### Aim of the task
When you find the line with "o Silveira, a iniciativa integra a" among the records below, reproduce it and each line after it exactly, ending with the line with "11 dubna, 2022".
(Entries supplied begins)
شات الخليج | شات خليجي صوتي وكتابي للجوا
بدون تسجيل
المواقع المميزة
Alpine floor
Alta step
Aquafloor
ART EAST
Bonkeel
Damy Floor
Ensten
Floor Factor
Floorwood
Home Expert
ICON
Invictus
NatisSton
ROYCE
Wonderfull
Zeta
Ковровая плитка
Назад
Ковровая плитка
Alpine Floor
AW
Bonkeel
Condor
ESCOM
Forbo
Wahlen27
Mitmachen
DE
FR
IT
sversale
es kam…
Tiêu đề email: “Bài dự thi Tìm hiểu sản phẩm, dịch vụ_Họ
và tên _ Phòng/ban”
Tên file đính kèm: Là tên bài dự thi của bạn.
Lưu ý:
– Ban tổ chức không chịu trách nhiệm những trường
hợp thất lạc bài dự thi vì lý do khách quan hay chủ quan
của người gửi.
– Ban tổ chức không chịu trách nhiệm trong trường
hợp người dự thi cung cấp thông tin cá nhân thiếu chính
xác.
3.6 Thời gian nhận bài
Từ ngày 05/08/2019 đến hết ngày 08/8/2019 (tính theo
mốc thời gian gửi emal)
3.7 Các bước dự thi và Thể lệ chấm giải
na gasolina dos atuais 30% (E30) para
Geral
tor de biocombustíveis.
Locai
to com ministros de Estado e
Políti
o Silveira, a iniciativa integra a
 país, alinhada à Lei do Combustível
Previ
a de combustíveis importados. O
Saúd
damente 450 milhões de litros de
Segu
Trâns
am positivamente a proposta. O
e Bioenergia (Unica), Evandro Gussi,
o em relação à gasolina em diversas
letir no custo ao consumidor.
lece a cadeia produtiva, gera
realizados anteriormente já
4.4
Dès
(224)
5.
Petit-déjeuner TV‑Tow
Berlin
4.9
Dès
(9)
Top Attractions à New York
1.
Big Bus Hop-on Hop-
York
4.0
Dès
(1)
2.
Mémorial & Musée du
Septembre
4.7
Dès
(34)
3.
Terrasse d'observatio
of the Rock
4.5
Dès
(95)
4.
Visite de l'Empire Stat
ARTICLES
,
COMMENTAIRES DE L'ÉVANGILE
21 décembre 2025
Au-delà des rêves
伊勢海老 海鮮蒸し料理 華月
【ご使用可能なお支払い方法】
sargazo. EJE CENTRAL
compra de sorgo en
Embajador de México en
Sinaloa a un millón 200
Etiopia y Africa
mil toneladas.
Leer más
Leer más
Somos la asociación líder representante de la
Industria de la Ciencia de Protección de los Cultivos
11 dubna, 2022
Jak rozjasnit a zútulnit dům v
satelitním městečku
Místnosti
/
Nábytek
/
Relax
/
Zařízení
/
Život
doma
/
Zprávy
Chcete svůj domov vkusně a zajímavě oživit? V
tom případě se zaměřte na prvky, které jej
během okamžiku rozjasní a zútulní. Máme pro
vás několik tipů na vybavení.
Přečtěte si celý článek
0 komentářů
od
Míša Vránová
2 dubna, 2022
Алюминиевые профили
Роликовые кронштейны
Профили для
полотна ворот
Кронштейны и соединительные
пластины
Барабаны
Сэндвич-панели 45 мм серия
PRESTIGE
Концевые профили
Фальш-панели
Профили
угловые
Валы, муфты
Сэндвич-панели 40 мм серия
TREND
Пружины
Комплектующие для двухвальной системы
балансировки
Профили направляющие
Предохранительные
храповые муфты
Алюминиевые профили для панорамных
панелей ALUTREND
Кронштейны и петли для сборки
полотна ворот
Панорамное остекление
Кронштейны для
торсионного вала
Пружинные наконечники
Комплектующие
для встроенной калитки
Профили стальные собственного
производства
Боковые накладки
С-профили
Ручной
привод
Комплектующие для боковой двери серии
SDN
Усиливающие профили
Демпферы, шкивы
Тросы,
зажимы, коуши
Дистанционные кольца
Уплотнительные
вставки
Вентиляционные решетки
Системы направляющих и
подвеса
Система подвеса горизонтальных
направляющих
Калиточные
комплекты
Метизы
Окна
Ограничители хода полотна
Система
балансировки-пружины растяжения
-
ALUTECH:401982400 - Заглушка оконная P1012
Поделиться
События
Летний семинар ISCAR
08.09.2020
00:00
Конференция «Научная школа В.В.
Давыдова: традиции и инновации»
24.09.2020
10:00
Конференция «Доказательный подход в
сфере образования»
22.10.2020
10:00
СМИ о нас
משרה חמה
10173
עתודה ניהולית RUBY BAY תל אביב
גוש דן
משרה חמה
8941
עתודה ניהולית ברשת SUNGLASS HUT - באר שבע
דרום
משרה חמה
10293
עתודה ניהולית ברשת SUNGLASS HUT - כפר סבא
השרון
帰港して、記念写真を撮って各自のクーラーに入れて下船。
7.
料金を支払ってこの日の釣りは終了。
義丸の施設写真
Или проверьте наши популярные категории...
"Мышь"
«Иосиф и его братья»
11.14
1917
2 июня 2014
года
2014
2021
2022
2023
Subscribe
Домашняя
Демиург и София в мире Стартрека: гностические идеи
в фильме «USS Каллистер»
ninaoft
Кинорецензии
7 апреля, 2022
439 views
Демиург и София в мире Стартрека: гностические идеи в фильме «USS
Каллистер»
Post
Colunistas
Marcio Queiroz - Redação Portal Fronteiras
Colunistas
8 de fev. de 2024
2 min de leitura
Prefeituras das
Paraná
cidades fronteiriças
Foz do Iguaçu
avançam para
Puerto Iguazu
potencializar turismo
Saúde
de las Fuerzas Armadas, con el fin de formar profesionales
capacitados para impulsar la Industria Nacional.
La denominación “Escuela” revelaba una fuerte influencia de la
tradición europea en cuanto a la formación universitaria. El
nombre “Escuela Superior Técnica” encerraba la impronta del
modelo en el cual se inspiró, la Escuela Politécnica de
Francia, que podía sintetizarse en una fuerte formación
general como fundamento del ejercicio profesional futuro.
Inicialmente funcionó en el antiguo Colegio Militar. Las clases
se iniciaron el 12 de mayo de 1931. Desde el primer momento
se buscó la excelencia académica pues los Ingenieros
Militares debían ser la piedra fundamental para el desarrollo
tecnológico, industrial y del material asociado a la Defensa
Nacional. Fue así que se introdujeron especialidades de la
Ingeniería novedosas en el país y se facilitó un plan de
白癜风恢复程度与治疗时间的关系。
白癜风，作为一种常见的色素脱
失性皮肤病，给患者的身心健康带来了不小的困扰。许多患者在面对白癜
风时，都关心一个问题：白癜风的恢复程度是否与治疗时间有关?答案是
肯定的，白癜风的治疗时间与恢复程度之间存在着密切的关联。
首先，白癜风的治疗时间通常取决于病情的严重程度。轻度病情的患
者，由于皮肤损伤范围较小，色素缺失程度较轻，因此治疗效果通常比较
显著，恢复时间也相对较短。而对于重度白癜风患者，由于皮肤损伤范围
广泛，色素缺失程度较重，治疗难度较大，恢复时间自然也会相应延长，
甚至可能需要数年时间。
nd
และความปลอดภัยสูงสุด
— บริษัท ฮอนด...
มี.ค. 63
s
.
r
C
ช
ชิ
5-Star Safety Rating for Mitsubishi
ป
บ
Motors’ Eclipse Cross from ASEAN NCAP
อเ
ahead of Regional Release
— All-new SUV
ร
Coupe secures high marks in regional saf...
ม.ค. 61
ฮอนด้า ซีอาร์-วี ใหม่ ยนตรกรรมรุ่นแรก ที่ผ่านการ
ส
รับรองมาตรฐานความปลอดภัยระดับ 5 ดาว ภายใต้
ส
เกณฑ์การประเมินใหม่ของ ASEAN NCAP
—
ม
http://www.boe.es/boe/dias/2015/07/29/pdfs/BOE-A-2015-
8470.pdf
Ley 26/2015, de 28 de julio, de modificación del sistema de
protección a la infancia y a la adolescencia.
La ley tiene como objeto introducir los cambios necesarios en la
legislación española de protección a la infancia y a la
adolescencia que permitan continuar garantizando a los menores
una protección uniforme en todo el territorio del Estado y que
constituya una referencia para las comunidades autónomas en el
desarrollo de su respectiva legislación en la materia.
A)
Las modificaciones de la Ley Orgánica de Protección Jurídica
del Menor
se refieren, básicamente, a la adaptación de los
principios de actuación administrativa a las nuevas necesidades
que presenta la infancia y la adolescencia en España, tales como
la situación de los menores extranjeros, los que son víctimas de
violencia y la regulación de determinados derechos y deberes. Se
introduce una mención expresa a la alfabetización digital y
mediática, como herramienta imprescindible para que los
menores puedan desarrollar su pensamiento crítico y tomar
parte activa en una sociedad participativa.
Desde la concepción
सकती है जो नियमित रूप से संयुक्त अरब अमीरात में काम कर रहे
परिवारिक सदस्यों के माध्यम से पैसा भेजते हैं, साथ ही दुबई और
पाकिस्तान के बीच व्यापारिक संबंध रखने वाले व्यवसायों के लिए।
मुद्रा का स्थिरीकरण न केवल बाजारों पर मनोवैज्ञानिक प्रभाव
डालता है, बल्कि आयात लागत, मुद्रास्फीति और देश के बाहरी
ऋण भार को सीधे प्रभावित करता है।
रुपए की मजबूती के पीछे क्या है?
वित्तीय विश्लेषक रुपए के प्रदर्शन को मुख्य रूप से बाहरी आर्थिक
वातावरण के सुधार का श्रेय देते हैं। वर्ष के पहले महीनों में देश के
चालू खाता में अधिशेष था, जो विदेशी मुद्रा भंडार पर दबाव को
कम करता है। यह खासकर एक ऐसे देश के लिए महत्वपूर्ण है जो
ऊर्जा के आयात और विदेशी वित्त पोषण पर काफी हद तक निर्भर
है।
(Entries supplied ends)
### Your solution
o Silveira, a iniciativa integra a
 país, alinhada à Lei do Combustível
Previ
a de combustíveis importados. O
Saúd
damente 450 milhões de litros de
Segu
Trâns
am positivamente a proposta. O
e Bioenergia (Unica), Evandro Gussi,
o em relação à gasolina em diversas
letir no custo ao consumidor.
lece a cadeia produtiva, gera
realizados anteriormente já
4.4
Dès
(224)
5.
Petit-déjeuner TV‑Tow
Berlin
4.9
Dès
(9)
Top Attractions à New York
1.
Big Bus Hop-on Hop-
York
4.0
Dès
(1)
2.
Mémorial & Musée du
Septembre
4.7
Dès
(34)
3.
Terrasse d'observatio
of the Rock
4.5
Dès
(95)
4.
Visite de l'Empire Stat
ARTICLES
,
COMMENTAIRES DE L'ÉVANGILE
21 décembre 2025
Au-delà des rêves
伊勢海老 海鮮蒸し料理 華月
【ご使用可能なお支払い方法】
sargazo. EJE CENTRAL
compra de sorgo en
Embajador de México en
Sinaloa a un millón 200
Etiopia y Africa
mil toneladas.
Leer más
Leer más
Somos la asociación líder representante de la
Industria de la Ciencia de Protección de los Cultivos
11 dubna, 2022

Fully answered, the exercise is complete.